Cuando el diseño y la ilustración encuentran raíces en la tierra que pisan, el resultado no puede ser otro que una imagen profundamente anclada en lo simbólico. Así lo demuestra Isidro Ferrer, artista de referencia en el panorama visual español, que ha vuelto a prestar su mirada a las fiestas de San Lorenzo de Huesca, ciudad en la que recaló con su familia a finales de 1980. No fue hasta el año siguiente cuando, con sus hijos aún pequeños, vivió por primera vez el estallido colectivo de esta celebración. “Hicimos una inmersión en las fiestas de una forma muy familiar”, recuerda.

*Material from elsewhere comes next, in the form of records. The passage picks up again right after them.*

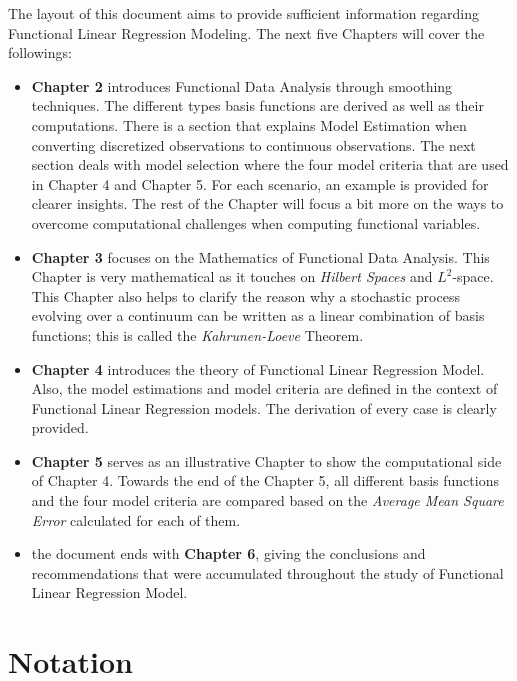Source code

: The layout of this document aims to provide sufficient information regarding Functional Linear Regression Modeling. The next five Chapters will cover the followings:
\begin{itemize}
\item \textbf{Chapter 2} introduces Functional Data Analysis through smoothing techniques. The different types basis functions are derived as well as their computations. There is a section that explains Model Estimation when converting discretized observations to continuous observations. The next section deals with model selection where the four model criteria that are used in Chapter 4 and Chapter 5. For each scenario, an example is provided for clearer insights. The rest of the Chapter will focus a bit more on the ways to overcome computational challenges when computing functional variables.
\item \textbf{Chapter 3} focuses on the Mathematics of Functional Data Analysis. This Chapter is very mathematical as it touches on \textit{Hilbert Spaces} and $L^2$-space. This Chapter also helps to clarify the reason why a stochastic process evolving over a continuum can be written as a linear combination of basis functions; this is called the \textit{Kahrunen-Loeve} Theorem.
\item \textbf{Chapter 4} introduces the theory of Functional Linear Regression Model. Also, the model estimations and model criteria are defined in the context of Functional Linear Regression models. The derivation of every case is clearly provided.
\item \textbf{Chapter 5} serves as an illustrative Chapter to show the computational side of Chapter 4. Towards the end of the Chapter 5, all different basis functions and the four model criteria are compared based on the \textit{Average Mean Square Error} calculated for each of them.
\item the document ends with \textbf{Chapter 6}, giving the conclusions and recommendations that were accumulated throughout the study of Functional Linear Regression Model. 
\end{itemize}

\section{Notation}

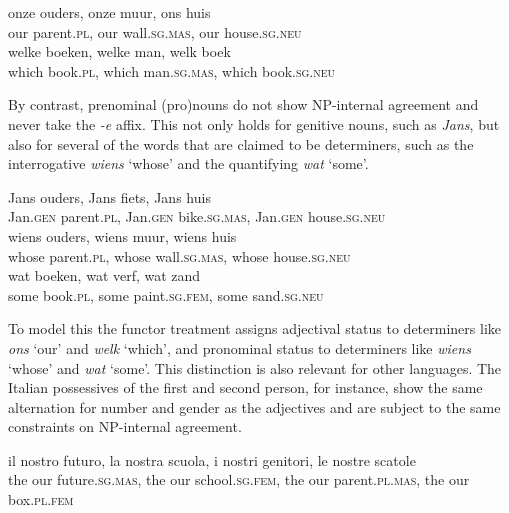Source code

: \documentclass[output=paper
                ,modfonts
                ,nonflat
	        ,collection
	        ,collectionchapter
	        ,collectiontoclongg
 	        ,biblatex
                ,babelshorthands
                ,newtxmath
                ,draftmode
                ,colorlinks, citecolor=brown
]{./langsci/langscibook}
\begin{document}
\begin{exe} 
\ex\label{ons}
\gll onze ouders,         onze muur,             ons huis     \\
     our parent.\textsc{pl}, our wall.\textsc{sg.mas}, our house.\textsc{sg.neu} \\
\ex\label{welk} 
\gll welke boeken,        welke man,              welk boek   \\
     which book.\textsc{pl}, which man.\textsc{sg.mas}, which book.\textsc{sg.neu} \\
\end{exe} 

\noindent
By contrast, prenominal (pro)nouns do not show NP-internal agreement and  
never take the \emph{-e} affix. This not only holds for genitive nouns, 
such as \emph{Jans}, but also for several of the words that are claimed 
to be determiners, such as the interrogative \emph{wiens} `whose' 
and the quantifying \emph{wat} `some'. 

\begin{exe} 
\ex\label{jans}
\gll  Jans ouders,                   Jans fiets,                      Jans huis \\ 
      Jan.\textsc{gen} parent.\textsc{pl}, Jan.\textsc{gen} bike.\textsc{sg.mas}, Jan.\textsc{gen} house.\textsc{sg.neu} \\
\ex\label{wiens}
\gll  wiens ouders,          wiens muur,              wiens huis \\ 
      whose parent.\textsc{pl}, whose wall.\textsc{sg.mas}, whose house.\textsc{sg.neu} \\
\ex\label{wat}
\gll  wat boeken,         wat verf,                wat zand  \\
      some book.\textsc{pl}, some paint.\textsc{sg.fem}, some sand.\textsc{sg.neu} \\
\end{exe} 

\noindent
To model this the functor treatment assigns adjectival status 
to determiners like \emph{ons} `our' and \emph{welk} `which', 
and pronominal status to determiners like \emph{wiens} `whose' and
\emph{wat} `some'.  
This distinction is also relevant for other languages. The Italian 
possessives of the first and second person, for instance, 
show the same alternation for number and gender as the adjectives
and are subject to the same constraints on NP-internal agreement.

\begin{exe}  
\ex 
\gll  il nostro futuro, la nostra scuola, i nostri genitori, le nostre scatole \\
      the our future.\textsc{sg.mas}, the our school.\textsc{sg.fem}, the our parent.\textsc{pl.mas}, the our box.\textsc{pl.fem} \\ 
\end{exe} 
\end{document}
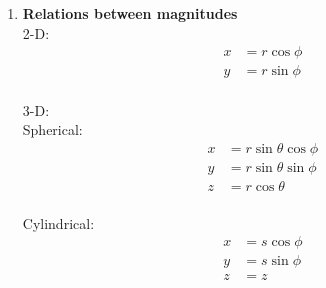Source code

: \documentclass[12pt, oneside]{book}
\begin{document}
\begin{itemize}
   \begin{enumerate}
   	\item \textbf{Relations between magnitudes}\\
   	2-D: 
   	\begin{align}
   		x&=r\cos\phi \\
   		y&=r\sin\phi
   	\end{align}\\
   3-D: \\
   Spherical:\\
   \begin{align}
   	x&=r\sin\theta\cos\phi \\
   	y&=r\sin\theta\sin\phi \\
   	z&=r\cos\theta
   \end{align} \\

Cylindrical:\\
\begin{align}
	x&=s\cos \phi \\
	y&=s\sin \phi \\
	z&=z 
\end{align}
   

\end{enumerate}
\end{itemize}
\end{document}
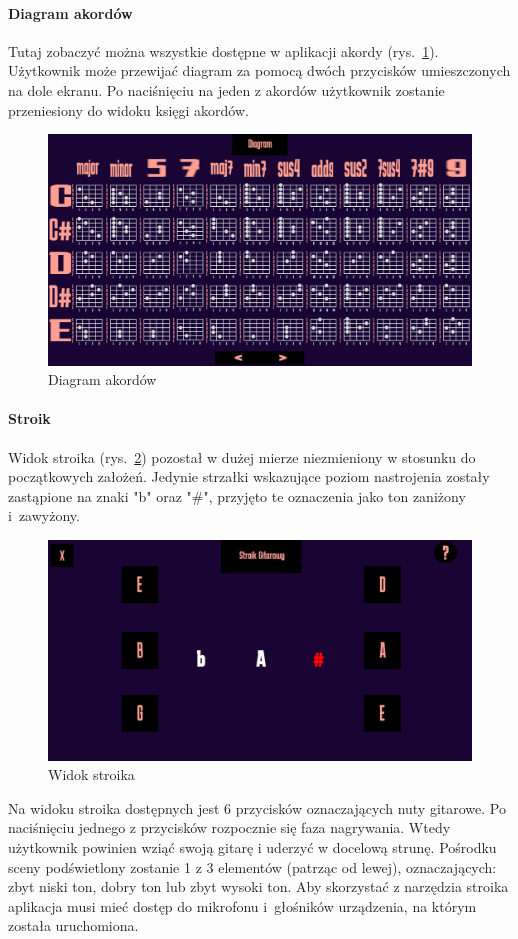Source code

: \paragraph{Diagram akordów}
Tutaj zobaczyć można wszystkie dostępne w aplikacji akordy (rys.~\ref{fig:DiagramAk}). Użytkownik może przewijać diagram za pomocą dwóch przycisków umieszczonych na dole ekranu. Po naciśnięciu na jeden z akordów użytkownik zostanie przeniesiony do widoku księgi akordów.
\begin{figure}[htb]
	\centering
	\includegraphics[width=.6\linewidth]{rysB/Diagram}
	\caption{Diagram akordów} \label{fig:DiagramAk}
\end{figure}

\paragraph{Stroik}
Widok stroika (rys.~\ref{fig:Stroik}) pozostał w dużej mierze niezmieniony w stosunku do początkowych założeń. Jedynie strzałki wskazujące poziom nastrojenia zostały zastąpione na znaki "b" oraz "\#", przyjęto te oznaczenia jako ton zaniżony i~zawyżony.
\begin{figure}[htb]
	\centering
	\includegraphics[width=.6\linewidth]{rysB/Stroik}
	\caption{Widok stroika} \label{fig:Stroik}
\end{figure}

Na widoku stroika dostępnych jest 6 przycisków oznaczających nuty gitarowe. Po naciśnięciu jednego z przycisków rozpocznie się faza nagrywania. Wtedy użytkownik powinien wziąć swoją gitarę i uderzyć w docelową strunę. Pośrodku sceny podświetlony zostanie 1 z 3 elementów (patrząc od lewej), oznaczających: zbyt niski ton, dobry ton lub zbyt wysoki ton. Aby skorzystać z narzędzia stroika aplikacja musi mieć dostęp do mikrofonu i~głośników urządzenia, na którym została uruchomiona.


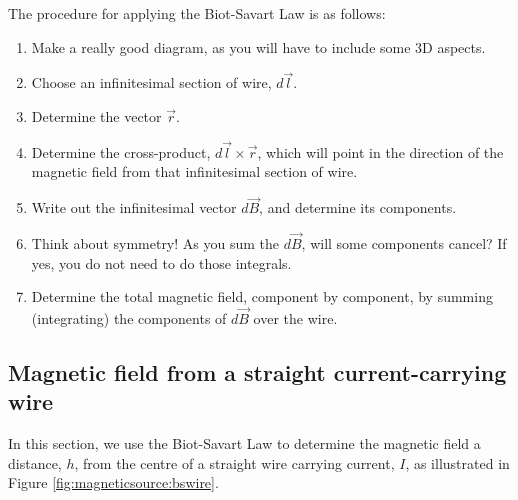 The procedure for applying the Biot-Savart Law is as follows:
\begin{enumerate}
\item Make a really good diagram, as you will have to include some 3D aspects.
\item Choose an infinitesimal section of wire, $d\vec l$.
\item Determine the vector $\vec r$.
\item Determine the cross-product, $d\vec l \times \vec r$, which will point in the direction of the magnetic field from that infinitesimal section of wire.
\item Write out the infinitesimal vector $d\vec B$, and determine its components.
\item Think about symmetry! As you sum the $d\vec B$, will some components cancel? If yes, you do not need to do those integrals.
\item Determine the total magnetic field, component by component, by summing (integrating) the components of $d\vec B$ over the wire.
\end{enumerate}

\subsection{Magnetic field from a straight current-carrying wire}
In this section, we use the Biot-Savart Law to determine the magnetic field a distance, $h$, from the centre of a straight wire carrying current, $I$, as illustrated in Figure \ref{fig:magneticsource:bswire}.

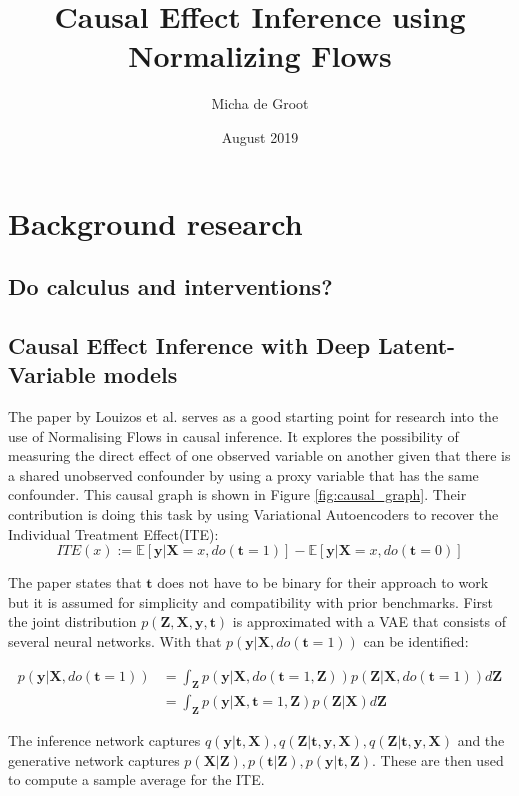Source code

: \documentclass{article}
\title{Causal Effect Inference using Normalizing Flows}
\author{Micha de Groot}
\date{August 2019}
\newcommand{\bt}{\mathbf{t}}
\newcommand{\bX}{\mathbf{X}}
\newcommand{\by}{\mathbf{y}}
\newcommand{\bZ}{\mathbf{Z}}
\begin{document}
\section{Background research}

\subsection*{Do calculus and interventions?}



\subsection*{Causal Effect Inference with Deep Latent-Variable models}
The paper by Louizos et al.\cite{louizos2017causal} serves as a good starting point for research into the use of Normalising Flows in causal inference. It explores the possibility of measuring the direct effect of one observed variable on another given that there is a shared unobserved confounder by using a proxy variable that has the same confounder. This causal graph is shown in Figure \ref{fig:causal_graph}. Their contribution is doing this task by using Variational Autoencoders\cite{kingma2013auto} to recover the Individual Treatment Effect(ITE):
\begin{equation}\label{equation:ITE}
    ITE(x) := \mathbb{E}[\by | \bX = x, do(\bt = 1)] - \mathbb{E}[\by | \bX = x, do(\bt=0)]
\end{equation}

\noindent
The paper states that $\bt$ does not have to be binary for their approach to work but it is assumed for simplicity and compatibility with prior benchmarks. First the joint distribution $p(\bZ, \bX, \by, \bt)$ is approximated with a VAE that consists of several neural networks. With that $p(\by | \bX, do(\bt=1))$ can be identified:

\begin{equation}\label{equation:intervention}
    \begin{split}
    p(\by | \bX, do(\bt=1)) &= \int_\bZ p(\by | \bX, do(\bt=1, \bZ)) p(\bZ | \bX, do(\bt = 1)) d\bZ \\
                            &= \int_\bZ p(\by | \bX, \bt = 1, \bZ) p(\bZ | \bX) d\bZ
    \end{split}
\end{equation}

\noindent
The inference network captures $q(\by | \bt , \bX), q(\bZ | \bt, \by, \bX), q(\bZ| \bt, \by, \bX)$ and the generative network captures $p(\bX | \bZ), p(\bt | \bZ), p(\by | \bt, \bZ)$. These are then used to compute a sample average for the ITE.
\end{document}
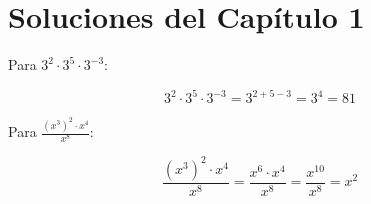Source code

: \documentclass[12pt,a4paper]{book}
\newenvironment{solucion}{%
    \begin{trivlist}\item[\hskip \labelsep {\bfseries Solución.}]
    \color{blue}
}{%
    \color{black}
    \end{trivlist}
}
\begin{document}
\section{Soluciones del Capítulo 1}

\begin{solucion}
Para $3^2 \cdot 3^5 \cdot 3^{-3}$:

$$3^2 \cdot 3^5 \cdot 3^{-3} = 3^{2+5-3} = 3^4 = 81$$
\end{solucion}

\begin{solucion}
Para $\frac{(x^3)^2 \cdot x^4}{x^8}$:

$$\frac{(x^3)^2 \cdot x^4}{x^8} = \frac{x^6 \cdot x^4}{x^8} = \frac{x^{10}}{x^8} = x^2$$
\end{solucion}
\end{document}
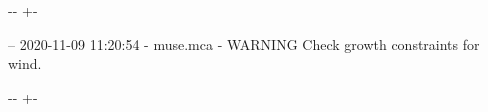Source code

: \documentclass[letterpaper,10pt,english]{sphinxmanual}
\newlength\nbsphinxcodecellspacing
\begin{document}
{

\kern-\sphinxverbatimsmallskipamount\kern-\baselineskip
\kern+\FrameHeightAdjust\kern-\fboxrule
\vspace{\nbsphinxcodecellspacing}

\begin{sphinxVerbatim}[commandchars=\\\{\}]
-- 2020-11-09 11:20:54 - muse.mca - WARNING
Check growth constraints for wind.

\end{sphinxVerbatim}
}

{

\kern-\sphinxverbatimsmallskipamount\kern-\baselineskip
\kern+\FrameHeightAdjust\kern-\fboxrule
\vspace{\nbsphinxcodecellspacing}

}
\end{document}

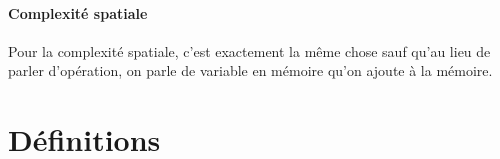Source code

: \subsection{Complexité spatiale}
Pour la complexité spatiale, c'est exactement la même chose
sauf qu'au lieu de parler d'opération,
on parle de variable en mémoire qu'on ajoute à la mémoire.

\part{Définitions}
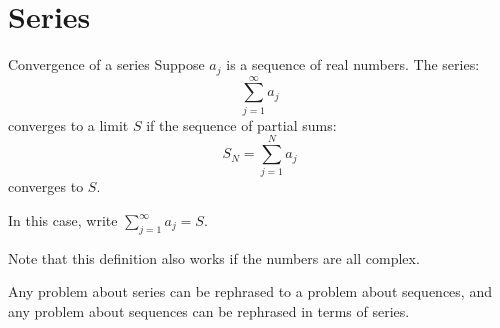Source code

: \documentclass[../Main.tex]{subfiles}
\begin{document}
\section{Series}
\begin{definition}{Convergence of a series}
    Suppose $a_j$ is a sequence of real numbers. The series:
    \begin{equation*}
        \sum_{j=1}^{\infty} a_j
    \end{equation*}
    converges to a limit $S$ if the sequence of partial sums:
    \begin{equation*}
        S_N = \sum_{j=1}^{N} a_j
    \end{equation*}
    converges to $S$.\par
    In this case, write $\sum_{j=1}^\infty a_j = S$.
\end{definition}
Note that this definition also works if the numbers are all complex.
\begin{remark}
    Any problem about series can be rephrased to a problem about sequences, and any problem about sequences can be rephrased in terms of series.
\end{remark}
\end{document}
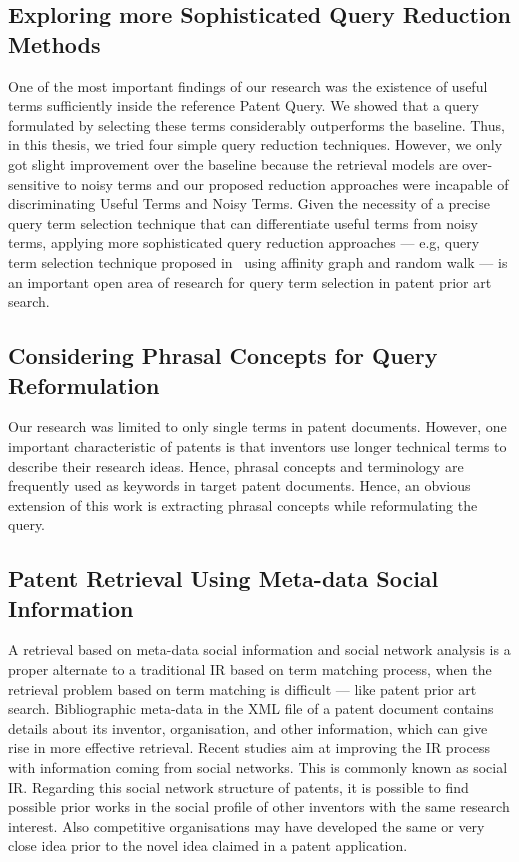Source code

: \subsection{Exploring more Sophisticated Query Reduction Methods}
\label{subsec:SophisticatedQueryReduction}
One of the most important findings of our research was the existence of useful terms sufficiently inside the reference Patent Query. 
We showed that a query formulated by selecting these terms considerably outperforms the baseline. 
Thus, in this thesis, we tried four simple query reduction techniques. However, we only got slight improvement over the baseline because the retrieval models are over-sensitive to noisy terms and our proposed reduction approaches were incapable of discriminating Useful Terms and Noisy Terms. 
Given the necessity of a precise query term selection technique that can differentiate useful terms from noisy terms, 
applying more sophisticated query reduction approaches --- e.g, query term selection technique proposed in~\citep{maxwell2013compact} using affinity graph and random walk --- is an important open area of research for query term selection in patent prior art search.     

\subsection{Considering Phrasal Concepts for Query Reformulation }
\label{subsec: PhraseAnalysis}
Our research was limited to only single terms in patent documents. 
However, one important characteristic of patents is that 
inventors use longer technical terms to describe their research ideas. 
Hence, phrasal concepts and terminology 
are frequently used as keywords in target patent documents.
Hence, an obvious extension of this work is extracting phrasal concepts while reformulating the query. 

\subsection{Patent Retrieval Using Meta-data Social Information}
\label{subsec: Meta-dataNetworkAnalysis}
A retrieval based on meta-data social information and social network analysis 
is a proper alternate to a traditional IR based on term matching process, 
when the retrieval problem based on term matching is difficult --- like patent prior art search.  
Bibliographic meta-data in the XML file of a patent document contains details about 
its inventor, organisation, and other information, which can give rise in more effective retrieval. 
Recent studies aim at improving the IR process with
information coming from social networks. This is commonly known as social IR. 
Regarding this social network structure of patents, it is possible to 
find possible prior works in the social profile of other inventors with the same research interest.
Also competitive organisations may have developed the same or very close idea prior to the novel 
idea claimed in a patent application.


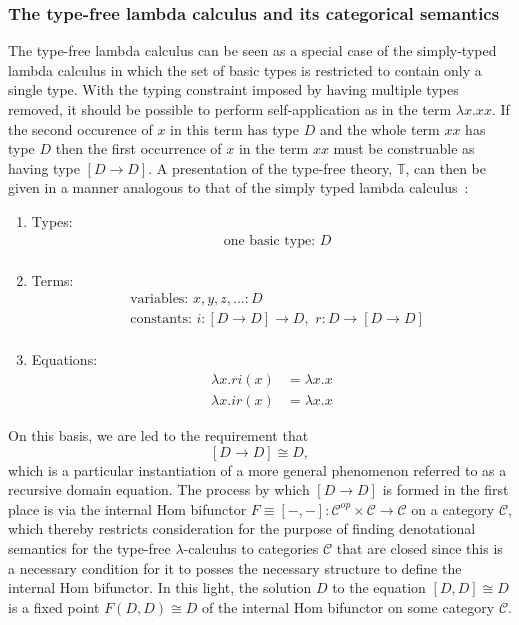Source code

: \subsubsection*{The type-free lambda calculus and its categorical semantics}
The type-free lambda calculus can be seen as a special case of the simply-typed lambda calculus in which the set of basic types is restricted to contain only a single type. With the typing constraint imposed by having multiple types removed, it should be possible to perform self-application as in the term $\lambda x. xx$. If the second occurence of $x$ in this term has type $D$ and the whole term $xx$ has type $D$ then the first occurrence of $x$ in the term $xx$ must be construable as having type $[D \rightarrow D]$. A presentation of the type-free theory, $\mathbb{T}$, can then be given in a manner analogous to that of the simply typed lambda calculus~\cite{Awodey2000}:
\begin{enumerate}
\item{Types:}
\begin{align*}
&\mbox{one basic type: } D\\
\end{align*}
\item{Terms:}
\begin{align*}
&\mbox{variables: } x,y,z, \ldots \colon D\\
&\mbox{constants: } i \colon [D \rightarrow D] \rightarrow D,\,\, r \colon D \rightarrow [D \rightarrow D]\\
\end{align*}
\item{Equations:}
\begin{align*}
            \lambda x. ri(x) &= \lambda x.x\\
            \lambda x. ir(x) &= \lambda x.x
\end{align*}
\end{enumerate}
On this basis, we are led to the requirement that
$$
[D \rightarrow D] \cong D,
$$
which is a particular instantiation of a more general phenomenon referred to as a recursive domain equation. The process by which $[D \rightarrow D]$ is formed in the first place is via the internal Hom bifunctor $F \equiv [-,-] \colon \mathcal{C}^{op} \times \mathcal{C} \rightarrow \mathcal{C}$ on a category $\mathcal{C}$, which thereby restricts consideration for the purpose of finding denotational semantics for the type-free $\lambda$-calculus to categories $\mathcal{C}$ that are closed since this is a necessary condition for it to posses the necessary structure to define the internal Hom bifunctor. In this light, the solution $D$ to the equation $[D,D] \cong D$ is a fixed point $F(D,D) \cong D$ of the internal Hom bifunctor on some category $\mathcal{C}$.

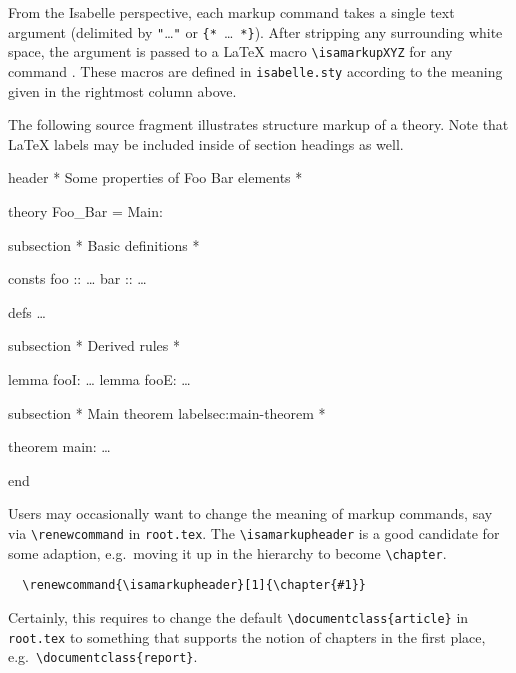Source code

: \begin{isabellebody}
\begin{isamarkuptext}
  \medskip

  From the Isabelle perspective, each markup command takes a single
  text argument (delimited by \verb,",\dots\verb,", or
  \verb,{,\verb,*,~\dots~\verb,*,\verb,},).  After stripping any
  surrounding white space, the argument is passed to a {\LaTeX} macro
  \verb,\isamarkupXYZ, for any command .  These macros
  are defined in \verb,isabelle.sty, according to the meaning given in
  the rightmost column above.

  \medskip The following source fragment illustrates structure markup
  of a theory.  Note that {\LaTeX} labels may be included inside of
  section headings as well.

  \begin{ttbox}
  header {\ttlbrace}* Some properties of Foo Bar elements *{\ttrbrace}

  theory Foo_Bar = Main:

  subsection {\ttlbrace}* Basic definitions *{\ttrbrace}

  consts
    foo :: \dots
    bar :: \dots

  defs \dots

  subsection {\ttlbrace}* Derived rules *{\ttrbrace}

  lemma fooI: \dots
  lemma fooE: \dots

  subsection {\ttlbrace}* Main theorem {\ttback}label{\ttlbrace}sec:main-theorem{\ttrbrace} *{\ttrbrace}

  theorem main: \dots

  end
  \end{ttbox}

  Users may occasionally want to change the meaning of markup
  commands, say via \verb,\renewcommand, in \texttt{root.tex}.  The
  \verb,\isamarkupheader, is a good candidate for some adaption, e.g.\
  moving it up in the hierarchy to become \verb,\chapter,.

\begin{verbatim}
  \renewcommand{\isamarkupheader}[1]{\chapter{#1}}
\end{verbatim}

  \noindent Certainly, this requires to change the default
  \verb,\documentclass{article}, in \texttt{root.tex} to something
  that supports the notion of chapters in the first place, e.g.\
  \verb,\documentclass{report},.


\end{isamarkuptext}
\end{isabellebody}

La albahaca, el pollo al chilindrón y otras costumbres locales lo sorprendieron como quien asiste a un ritual arcano. Fue su esposa, Elena, quien actuó como mediadora natural con la ciudad. Aquellas primeras vivencias, condicionadas por la crianza, dieron paso con los años a un modo más nocturno y jubiloso de habitar la fiesta: “Vivirla de una forma más canalla, más fiestera, más noctámbula, eso vino con el tiempo”.
Para Ferrer, sin embargo, el corazón de San Lorenzo no late en el estruendo del cohete que anuncia las fiestas, “una catarsis social popular”, sino en el silencio reverencial que antecede a los danzantes. “Ese momento en el que se homenajea a San Lorenzo a la salida de la iglesia es, para mí, el epicentro de la fiesta”. Ahí confluyen lo sagrado y lo mundano, lo ritual y lo lúdico, en una alquimia emocional.

Este 2025, el Ayuntamiento de Huesca ha vuelto a confiar en él para ilustrar el cartel festivo. A diferencia de su primer encargo en 2001, ahora su propuesta nace del conocimiento íntimo del rito. Los danzantes protagonizan la imagen, con especial atención a los palos. “El instrumento es importante en la realización de las cosas”, afirma Ferrer, con la mirada puesta en esas maderas mínimamente torneadas de carrasca y boj, que “laten con un ritmo atávico, que te remueve las tripas”.
En esa elección se condensa una concepción estética de la fiesta: lo simple, lo telúrico, lo comunal. El palo se convierte en símbolo de lo que une, y su resonancia establece una “espiritualidad que no tiene que ver con lo religioso sino con lo comunitario”.
La fiesta, dice Ferrer, es indefinible. Representar visualmente su esencia implica un riesgo emocional y simbólico. “Yo puedo ser visto como un profano porque no soy oscense, aunque lleve muchos años aquí, ¿no? Da mucho respeto”.
Pese a ello, acepta el reto con profesionalidad. Su experiencia internacional y su lenguaje visual no le impiden entender el cartel como un ejercicio de equilibrio entre lo artístico y lo popular. “No sé si en un cartel de fiestas cabe ser rompedor... En este momento creo que no”.
Pero si algo le reconforta es la respuesta espontánea del tendero o del desconocido que lo detiene en la calle: “Oye, me alegro mucho, qué bonito.”
“Eso es verdaderamente gratificante”. Y ahí, en esa conexión íntima, Isidro Ferrer encuentra la recompensa más auténtica: que su obra, como el golpe seco de los palos, resuene en la emoción de todos.